§ **Selected passage**
========================================================================

The rare inherited condition of type 1 mucopolysaccharidosis affects between 3,000 and 4,000 people worldwide. It is a debilitating disease caused by a deﬁciency of the enzyme alpha-L-iduronidase. Symptoms include progressive damage to the heart, lungs, liver and kidneys and in some cases decreased mental functions. The most severe Hurler form leads to severe mental retardation, obstructive respiratory disease and death occurs before the age of ten. Children with the less severe Scheie form have normal intelligence, less progressive physical problems but experience corneal clouding, joint stiffness and heart disease. Life expectancy in such cases lies between 20 and 30 years. Most patients are diagnosed between birth and two to three years of age.
Duchenne muscular dystrophy (DMD) is another example of a disease with a genetic defect which results in the absence of the protein dystrophin in muscle cells. The disease affects only males, with rare exceptions. Unless a boy with DMD is known to be at risk because of his family history, he is unlikely to be diagnosed before the age of two or three years. Concern may also arise because of mental retardation. Although intellectual handicap affects only a minority of patients with DMD, it is more frequent than in other children.
In the human body, the urea cycle is the metabolic pathway allowing the transformation of ammonia into urea. In children with N-acetylglutamate synthetase (NAGS) deﬁciency, the disorder leads to a build up of ammonia in the blood which can cause irreversible brain damage or death. The exact incidence of NAGS deﬁciency is unknown. Its inheritance is autosomal recessive, i.e. each parent contributes a defective gene to the child.

========================================================================

§ **Information given**
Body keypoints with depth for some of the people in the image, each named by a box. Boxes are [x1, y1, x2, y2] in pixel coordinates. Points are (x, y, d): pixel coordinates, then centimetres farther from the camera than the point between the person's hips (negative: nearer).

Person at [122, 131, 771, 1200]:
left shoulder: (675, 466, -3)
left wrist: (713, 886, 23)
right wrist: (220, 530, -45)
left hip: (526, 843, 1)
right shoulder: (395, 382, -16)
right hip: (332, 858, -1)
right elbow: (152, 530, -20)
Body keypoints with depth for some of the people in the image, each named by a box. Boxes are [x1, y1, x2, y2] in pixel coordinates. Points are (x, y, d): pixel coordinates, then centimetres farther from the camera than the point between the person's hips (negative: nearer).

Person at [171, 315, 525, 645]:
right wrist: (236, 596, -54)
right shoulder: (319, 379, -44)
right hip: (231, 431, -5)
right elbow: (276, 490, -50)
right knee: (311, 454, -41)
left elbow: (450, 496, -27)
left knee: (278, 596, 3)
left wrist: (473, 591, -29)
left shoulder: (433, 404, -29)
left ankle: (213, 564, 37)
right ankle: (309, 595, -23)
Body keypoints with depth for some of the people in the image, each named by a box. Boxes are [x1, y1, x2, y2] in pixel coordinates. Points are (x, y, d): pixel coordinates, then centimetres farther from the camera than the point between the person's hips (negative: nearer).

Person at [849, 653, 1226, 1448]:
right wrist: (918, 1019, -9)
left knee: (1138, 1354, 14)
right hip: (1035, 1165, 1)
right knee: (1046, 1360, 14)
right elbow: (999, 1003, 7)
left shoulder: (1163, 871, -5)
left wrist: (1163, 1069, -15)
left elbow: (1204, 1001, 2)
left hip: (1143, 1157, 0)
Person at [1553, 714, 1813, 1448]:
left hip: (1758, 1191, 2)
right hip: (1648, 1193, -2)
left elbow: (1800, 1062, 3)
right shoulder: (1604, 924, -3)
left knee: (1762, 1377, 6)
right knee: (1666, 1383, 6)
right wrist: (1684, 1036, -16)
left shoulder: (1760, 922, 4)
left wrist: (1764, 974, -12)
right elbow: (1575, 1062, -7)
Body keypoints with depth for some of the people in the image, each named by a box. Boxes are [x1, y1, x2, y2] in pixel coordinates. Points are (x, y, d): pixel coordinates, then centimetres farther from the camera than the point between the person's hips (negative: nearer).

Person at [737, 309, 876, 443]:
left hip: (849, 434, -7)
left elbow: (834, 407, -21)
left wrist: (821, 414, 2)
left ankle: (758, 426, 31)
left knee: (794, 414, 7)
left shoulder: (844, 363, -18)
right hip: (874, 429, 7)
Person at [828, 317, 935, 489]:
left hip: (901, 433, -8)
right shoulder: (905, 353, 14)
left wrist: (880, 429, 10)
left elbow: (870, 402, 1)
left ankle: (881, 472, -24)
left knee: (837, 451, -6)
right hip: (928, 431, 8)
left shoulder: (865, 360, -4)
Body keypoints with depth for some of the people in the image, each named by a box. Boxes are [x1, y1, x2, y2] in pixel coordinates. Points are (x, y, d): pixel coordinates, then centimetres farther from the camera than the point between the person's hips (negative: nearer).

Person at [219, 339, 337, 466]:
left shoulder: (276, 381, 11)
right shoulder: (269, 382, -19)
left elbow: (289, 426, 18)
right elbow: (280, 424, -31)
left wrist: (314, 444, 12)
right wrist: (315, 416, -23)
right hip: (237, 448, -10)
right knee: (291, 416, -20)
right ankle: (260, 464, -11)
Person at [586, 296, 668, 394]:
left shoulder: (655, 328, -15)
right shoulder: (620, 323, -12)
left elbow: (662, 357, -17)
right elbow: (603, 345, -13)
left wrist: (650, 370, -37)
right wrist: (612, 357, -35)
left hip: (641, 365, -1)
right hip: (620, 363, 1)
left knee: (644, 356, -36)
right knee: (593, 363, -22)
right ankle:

========================================================================

§ **Exercise instructions**
1) Which organs does the passage on inherited diseases name as suffering progressive damage in type 1 mucopolysaccharidosis?
2) Carry on the passage on inherited diseases from its last sentence.

§ **Task-by-task results**
1) Heart, lungs, liver, kidneys

2)
The treatment of Gaucher’s disease via once-weekly infusions with recombinant imiglucerase was the ﬁrst therapy available for an inherited metabolic disorder. Since 2003, a glucosylceremide synthetase inhibitor has been available in the EU for the treatment of patients with mild to moderate type 1 Gaucher’s disease for whom enzyme replacement therapy with imiglucerase (cerebrosidase) is unsuitable. It is the ﬁrst oral therapy for the disease.
Since August 2001, an enzyme replacement therapy is also available for Fabry’ s disease. It consists of weekly infusions of agalsidase beta.
Since February 2003, the recombinant infusion product laronidase is available in the EU to treat patients with type 1mucopolysaccharidosis. It has been shown that the new compound has a signiﬁcant effect on pulmonary function and endurance. In patients with mucopolysaccharidosis VI, enzyme replacement therapy by weekly infusions of arylsulfatase B has been shown to offer continued beneﬁt.
In patients with NAGS deﬁciency, carbamyl glutamate has been shown to be effective in normalising ammonia. Since 2004, it is available in Europe to treat children with NAGS deﬁciency.
Thanks to recent achievements in understanding the causes of inherited metabolic disorders, new therapeutic approaches with recombinant compounds are being investigated. Multicentre clinical trials of enzyme replacement therapy for Pompe’s disease are continuing. This involves intravenous infusions of alpha glucosidase, the enzyme missing in people with the disease.
A glucosylceremide synthetase inhibitor is also planned to be investigated in the treatment of type 3 Gaucher’s disease, Niemann-Pick type C and another disorder, late-onset Tay-Sachs disease.
Researchers recently found that the protein utrophin can substitute for dystrophin, the protein implicated in Duchenne muscular dystrophy, and this avenue is being explored further.
Enzyme replacement therapy with human recombinant preparations will become available also for other rare inherited metabolic disorders. A more general approach in the long run will be the isolation of primordial cells with the potential to turn into various kinds of tissue. This would include inserting genes capable of correcting the inherited disorder to make the cell capable of producing the compound missing in the disease and transfer it to the patient.